__Activity 1__: Name the Valentine's Day gifts that the Valentine's Day column says people choose year after year.
__Activity 2__: Write the next part of the Valentine's Day column, continuing from its last paragraph.

Advertisement

COMMENTS & CURIOSITIES:The most dangerous of holidays

Share via

Roses are red, violets are blue, Wednesday is Valentine’s Day, like you didn’t know that. It’s free verse, OK? Get over it.

Valentine’s Day is a big deal and it’s getting bigger every year. It’s fun. I’m fine with it. But it is unfair if you are of the male persuasion. Women definitely get the longer straw when it comes to Valentine’s Day. For male persons, it’s nerve-racking. Every man knows that Valentine’s Day is fraught with risk, but the gift-giving part is especially dangerous

I am here to help, my brothers. Don’t thank me. It’s my job. First of all, don’t stress about buying or saying just the right thing. Remember, whatever you do, it will be wrong. We can’t help it. It’s genetic. Somewhere along that complex double helix of DNA, we have a wrong-gift chromosome. Don’t beat yourself up about it. If she loves you, she’ll smile and express pleasure. But in your heart, you’ll know you did it wrong.

Advertisement

Year after year, the choices are remarkably consistent. Candy, flowers, jewelry, lingerie, romantic dates. Does anyone still give those heart-shaped, red boxes of candy? I would think not, but they must. They’re everywhere. Go ahead if you must, but if you plan to walk through the door armed with nothing but a box of candy, it better be Godiva or up.

Jewelry? Solid choice, hard to blow that one. The black-tie ads where he opens a little box with an eight-carat diamond and she whispers, “It’s perfect,” are very stylish, but let’s get back to this planet.

Flowers used to be a safe bet, but there has been an interesting twist in recent years as anyone who works in an office with a lot of non-males knows. There were fewer flowers at Don Corleone’s funeral than there are in most offices on Valentine’s Day these days, and the flowers thing has become very, very — and let me repeat — very competitive. On V-Day, who gets flowers, from whom, and who gets the biggest, showiest arrangements are noted and recorded — quietly but carefully. The competition is subtle, never discussed, always intense.

__Source material__:
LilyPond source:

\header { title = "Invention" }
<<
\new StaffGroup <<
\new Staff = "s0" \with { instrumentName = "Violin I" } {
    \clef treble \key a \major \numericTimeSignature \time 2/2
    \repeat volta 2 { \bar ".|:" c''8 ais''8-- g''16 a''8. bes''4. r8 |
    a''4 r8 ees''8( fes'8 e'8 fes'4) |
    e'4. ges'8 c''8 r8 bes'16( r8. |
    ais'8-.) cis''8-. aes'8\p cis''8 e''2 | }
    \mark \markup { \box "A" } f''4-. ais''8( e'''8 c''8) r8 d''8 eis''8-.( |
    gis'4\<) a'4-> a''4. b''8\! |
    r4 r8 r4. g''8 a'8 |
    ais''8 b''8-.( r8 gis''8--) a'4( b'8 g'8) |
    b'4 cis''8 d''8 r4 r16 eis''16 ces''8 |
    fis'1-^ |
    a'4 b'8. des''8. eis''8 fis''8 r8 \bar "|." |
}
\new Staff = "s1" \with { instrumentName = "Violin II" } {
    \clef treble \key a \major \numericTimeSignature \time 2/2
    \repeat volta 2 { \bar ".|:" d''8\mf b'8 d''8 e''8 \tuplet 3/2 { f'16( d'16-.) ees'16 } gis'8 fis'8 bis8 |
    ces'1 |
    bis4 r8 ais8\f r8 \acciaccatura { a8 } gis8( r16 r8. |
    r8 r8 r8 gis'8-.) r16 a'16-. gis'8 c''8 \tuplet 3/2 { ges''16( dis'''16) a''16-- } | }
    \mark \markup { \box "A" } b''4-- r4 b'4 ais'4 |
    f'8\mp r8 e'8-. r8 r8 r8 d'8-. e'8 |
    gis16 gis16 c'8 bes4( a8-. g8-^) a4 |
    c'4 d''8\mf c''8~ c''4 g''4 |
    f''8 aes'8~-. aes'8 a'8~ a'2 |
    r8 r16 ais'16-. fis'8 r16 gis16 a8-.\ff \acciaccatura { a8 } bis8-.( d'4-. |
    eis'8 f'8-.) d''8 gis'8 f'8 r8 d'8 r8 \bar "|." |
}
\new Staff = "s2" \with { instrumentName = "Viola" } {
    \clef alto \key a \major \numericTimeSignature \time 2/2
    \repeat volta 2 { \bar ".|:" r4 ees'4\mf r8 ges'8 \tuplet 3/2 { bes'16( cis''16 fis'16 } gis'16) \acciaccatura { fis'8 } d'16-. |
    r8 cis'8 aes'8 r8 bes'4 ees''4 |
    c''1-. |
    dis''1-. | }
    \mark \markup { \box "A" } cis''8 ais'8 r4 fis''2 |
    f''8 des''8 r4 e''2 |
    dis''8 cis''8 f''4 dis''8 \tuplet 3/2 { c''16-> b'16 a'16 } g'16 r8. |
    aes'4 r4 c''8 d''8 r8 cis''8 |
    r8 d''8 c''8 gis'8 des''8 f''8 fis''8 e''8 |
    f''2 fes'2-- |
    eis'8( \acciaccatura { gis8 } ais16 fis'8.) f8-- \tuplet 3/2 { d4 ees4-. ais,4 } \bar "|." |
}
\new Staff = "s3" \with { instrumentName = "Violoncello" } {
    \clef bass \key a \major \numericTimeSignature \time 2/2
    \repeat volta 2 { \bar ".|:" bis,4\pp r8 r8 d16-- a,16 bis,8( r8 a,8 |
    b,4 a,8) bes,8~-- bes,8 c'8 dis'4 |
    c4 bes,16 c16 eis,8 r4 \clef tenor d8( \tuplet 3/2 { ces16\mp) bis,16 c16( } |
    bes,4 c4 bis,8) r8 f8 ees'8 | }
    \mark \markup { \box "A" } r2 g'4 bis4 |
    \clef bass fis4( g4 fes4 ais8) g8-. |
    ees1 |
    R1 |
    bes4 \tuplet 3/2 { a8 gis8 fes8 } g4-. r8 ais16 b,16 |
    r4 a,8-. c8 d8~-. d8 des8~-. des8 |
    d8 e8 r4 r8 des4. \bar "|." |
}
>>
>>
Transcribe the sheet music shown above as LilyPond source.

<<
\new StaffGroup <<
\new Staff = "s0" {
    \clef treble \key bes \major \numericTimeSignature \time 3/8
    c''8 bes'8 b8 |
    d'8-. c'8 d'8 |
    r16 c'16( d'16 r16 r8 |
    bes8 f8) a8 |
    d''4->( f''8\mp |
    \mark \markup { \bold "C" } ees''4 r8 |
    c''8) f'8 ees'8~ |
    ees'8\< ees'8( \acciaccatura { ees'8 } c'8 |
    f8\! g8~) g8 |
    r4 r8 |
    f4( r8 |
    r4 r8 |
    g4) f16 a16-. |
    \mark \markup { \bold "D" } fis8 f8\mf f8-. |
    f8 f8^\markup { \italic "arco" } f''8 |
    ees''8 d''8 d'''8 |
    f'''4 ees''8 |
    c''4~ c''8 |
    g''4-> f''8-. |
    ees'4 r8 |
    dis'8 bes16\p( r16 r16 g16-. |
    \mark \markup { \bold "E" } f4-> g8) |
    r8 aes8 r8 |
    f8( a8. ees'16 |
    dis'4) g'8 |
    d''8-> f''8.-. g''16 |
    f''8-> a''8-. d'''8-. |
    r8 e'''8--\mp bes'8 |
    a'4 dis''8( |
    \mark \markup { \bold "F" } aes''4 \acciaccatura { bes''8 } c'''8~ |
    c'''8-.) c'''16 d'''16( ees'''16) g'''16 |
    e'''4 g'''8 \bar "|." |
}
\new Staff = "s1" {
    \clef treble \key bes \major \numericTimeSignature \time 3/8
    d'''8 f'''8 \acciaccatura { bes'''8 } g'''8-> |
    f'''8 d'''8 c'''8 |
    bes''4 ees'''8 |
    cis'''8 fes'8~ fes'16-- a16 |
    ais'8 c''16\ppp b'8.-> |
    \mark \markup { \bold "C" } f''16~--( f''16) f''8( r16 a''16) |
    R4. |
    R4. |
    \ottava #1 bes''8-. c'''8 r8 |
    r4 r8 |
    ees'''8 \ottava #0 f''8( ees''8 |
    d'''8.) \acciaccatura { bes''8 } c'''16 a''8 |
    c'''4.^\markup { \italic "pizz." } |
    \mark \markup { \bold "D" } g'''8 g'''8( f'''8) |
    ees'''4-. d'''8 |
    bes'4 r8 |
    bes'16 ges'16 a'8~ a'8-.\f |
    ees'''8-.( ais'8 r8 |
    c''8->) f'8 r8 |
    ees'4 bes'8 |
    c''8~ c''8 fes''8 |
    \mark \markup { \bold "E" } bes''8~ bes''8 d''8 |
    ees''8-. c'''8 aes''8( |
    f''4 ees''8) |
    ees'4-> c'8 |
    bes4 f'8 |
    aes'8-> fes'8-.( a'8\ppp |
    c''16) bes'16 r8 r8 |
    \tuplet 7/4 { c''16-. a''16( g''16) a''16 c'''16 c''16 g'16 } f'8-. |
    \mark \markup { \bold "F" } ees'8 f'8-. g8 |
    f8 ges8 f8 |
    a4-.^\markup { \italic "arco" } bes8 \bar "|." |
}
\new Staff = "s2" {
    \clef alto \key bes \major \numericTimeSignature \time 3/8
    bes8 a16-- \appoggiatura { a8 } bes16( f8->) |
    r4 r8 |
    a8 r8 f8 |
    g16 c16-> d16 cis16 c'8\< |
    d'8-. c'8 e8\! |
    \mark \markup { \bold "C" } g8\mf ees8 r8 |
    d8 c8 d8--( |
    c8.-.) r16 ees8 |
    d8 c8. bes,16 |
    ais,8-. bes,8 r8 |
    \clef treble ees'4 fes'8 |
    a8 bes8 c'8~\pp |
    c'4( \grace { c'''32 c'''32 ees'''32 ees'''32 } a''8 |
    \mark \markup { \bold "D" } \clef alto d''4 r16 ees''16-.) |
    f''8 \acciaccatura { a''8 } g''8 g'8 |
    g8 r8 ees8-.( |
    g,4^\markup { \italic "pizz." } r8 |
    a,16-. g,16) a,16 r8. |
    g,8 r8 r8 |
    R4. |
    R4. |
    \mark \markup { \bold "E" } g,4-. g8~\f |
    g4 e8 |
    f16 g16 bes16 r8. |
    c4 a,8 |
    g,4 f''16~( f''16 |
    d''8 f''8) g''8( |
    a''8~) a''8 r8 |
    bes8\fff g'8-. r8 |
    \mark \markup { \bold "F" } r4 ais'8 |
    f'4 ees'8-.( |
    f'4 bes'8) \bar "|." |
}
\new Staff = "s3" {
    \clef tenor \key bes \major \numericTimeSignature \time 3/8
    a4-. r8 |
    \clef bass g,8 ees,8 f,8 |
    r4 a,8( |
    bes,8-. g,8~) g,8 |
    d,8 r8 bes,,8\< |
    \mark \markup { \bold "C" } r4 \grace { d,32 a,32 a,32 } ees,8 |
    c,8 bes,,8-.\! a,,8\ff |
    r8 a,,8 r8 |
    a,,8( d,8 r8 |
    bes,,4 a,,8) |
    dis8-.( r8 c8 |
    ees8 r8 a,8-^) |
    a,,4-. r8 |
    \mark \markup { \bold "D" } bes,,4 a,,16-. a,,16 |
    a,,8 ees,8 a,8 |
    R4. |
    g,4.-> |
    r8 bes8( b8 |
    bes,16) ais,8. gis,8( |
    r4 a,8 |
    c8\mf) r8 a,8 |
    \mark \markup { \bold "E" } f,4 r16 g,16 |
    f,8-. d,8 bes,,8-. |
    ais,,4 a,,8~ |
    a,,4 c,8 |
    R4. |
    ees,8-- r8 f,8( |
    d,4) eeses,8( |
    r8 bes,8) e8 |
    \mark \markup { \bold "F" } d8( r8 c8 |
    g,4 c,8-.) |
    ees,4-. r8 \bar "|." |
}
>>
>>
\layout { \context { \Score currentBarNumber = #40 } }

__Exercise response 1__: Candy, flowers, jewelry, lingerie, romantic dates

__Exercise response 2__:
If you think I’m making this up, ask any receptionist. They know the drill. By mid-morning, the delivery guys are stacking up in the lobby. Inside, the tension is palpable. Timing is important. No one wants the first delivery. Mid-morning is OK, but just before lunch is ideal. Presentation is also very important. The ideal placement is somewhere obvious, but not brazen. The recipient graciously accepts the initial oohs and ahs, then pretends the flowers aren’t there the rest of the day and says things like, “Oh you mean those? They are lovely, aren’t they?”

But the flower game carries as much risk for the givee as for the giver. Let’s say the delivery guy shows up with a super jumbo. The thing is huge. He has it strapped to a refrigerator dolly and is having all sorts of trouble getting it through the door. You can hear a pin drop as everyone waits to see where he’s going.

“Diane?” he calls out, to no one in particular. Diane, of all people, is the 22-year-old new hire in accounting. Oohs and ahs all around, those are beautiful, very sweet, so forth and so on. Unfortunately for Diane, Joan-the-Boss’ husband, in a moment of dementia, decides to send his chief executive wife a very rare orchid that he ordered weeks ago from an outrageously overpriced florist. That’s very special, but the problem is that when the delivery guy shows up, this thing is in a box about the size of a stapler.

All afternoon, the ultra-special orchid sits there on the boss’ credenza like the first, lonely bud of spring. Meanwhile, Diane is still giving tours of her rain forest in a vase. Not good.

By the end of the day, Diane is in personnel, turning in her keys and trying to decide if she should Cobra her health insurance. She dumps her boyfriend like a load of gravel, and what happens to the chief executive’s husband is too horrible to describe. Both men thought they found the perfect gift, but obviously, neither of them knew a thing about DNA.

Wait, here’s something different. If you want to send a card, try sending it from a love-themed themed city.

The post office of choice for Feb. 14 lovers? Loveland, Colo., which only makes sense. So many people want their sweetheart’s valentine to be postmarked from Loveland that the city has a special program just to handle the V-Day invasion. The Loveland Valentine Re-mailing Program started in 1947 in an effort to get the little town’s name out there. Envelopes filled with stamped, addressed Valentine’s Days cards arrive for weeks before the big day so they can be “re-mailed” from Loveland. Today, Loveland’s volunteer cupids re-mail more than 300,000 valentines and send them on their way to all 50 states and over 100 foreign countries.

Other favorite Valentine’s Day postmarks: Bliss, N.Y.; Juliette, Ga.; Romeo, Mich.; Sugar City, Colo.; Loving, N.M.; Valentine, Neb., Valentine, Texas; and lastly, Heart Butte, Mont., which doesn’t sound very romantic to me, although this year Heart Butte Postmistress Athena Mosxona is doing a heart in red ink with a ribbon postmark, which is pretty cool.

So there you have it — candy, flowers, Heart Butte and love. Give it some thought and choose wisely, men. Happy Valentine’s Day, just be careful.

I gotta go.


  • PETER BUFFA is a former Costa Mesa mayor. His column runs Sundays. He may be reached by e-mail at ptrb4@aol.com.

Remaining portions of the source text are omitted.